The drama! The cutthroat gossip! It was so hard being a young teen. And at some point along the way, I decided I was sick and tired of trusting anyone. My secrets stayed with me.
But fast forward 20 years later, and I found I was still living that way. Going through a difficult situation, I looked around and realized that other than my sister and my mom, I didn’t have a single close friend I could trust. That wasn’t healthy. I knew the value of female friendships, but I didn’t understand how to navigate that world in an authentic way. I’d get this close to friends, but the long-standing wall I kept around me would never lower. It became a barrier, keeping everyone out.

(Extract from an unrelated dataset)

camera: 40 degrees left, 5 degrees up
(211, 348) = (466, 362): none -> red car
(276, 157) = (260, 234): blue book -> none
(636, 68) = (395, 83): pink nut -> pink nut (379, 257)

I’m grateful for that difficult time, for that was when I found my relationship with Christ on a whole new level. I learned to depend on God and give him everything, to put my faith, hope, and trust in him. But after I emerged from my hard time, I didn’t seem to have that wall anymore.
Slowly, I started making friends and began to take risks. I’d tell them what was actually on my heart. I’d trust them with my fears and vulnerabilities when I had them. “What did I have to lose?” I realized. I no longer felt the need for acceptance and approval from people, but instead focused on seeking acceptance and approval from my Lord. No person could hurt me anymore, because I had Him right next to me.
As I learned to love these female friends like Jesus would—generously, holding nothing back—in return, the first seeds of real friendship began to blossom.
In the Bible, the apostle Paul tells the young believer Timothy that “God gave us a spirit not of fear but of power and love and self-control” (2 Timothy 1:7 ESV).
Further, writes the apostle John, “There is no fear in love, but perfect love casts out fear. For fear has to do with punishment, and whoever fears has not been perfected in love” (1 John 4:18 ESV).
While I used to be terrified of trusting people, I am no longer afraid. Being vulnerable and trusting others has become a step out in faith for me, and I thank God for the blessings it has brought me.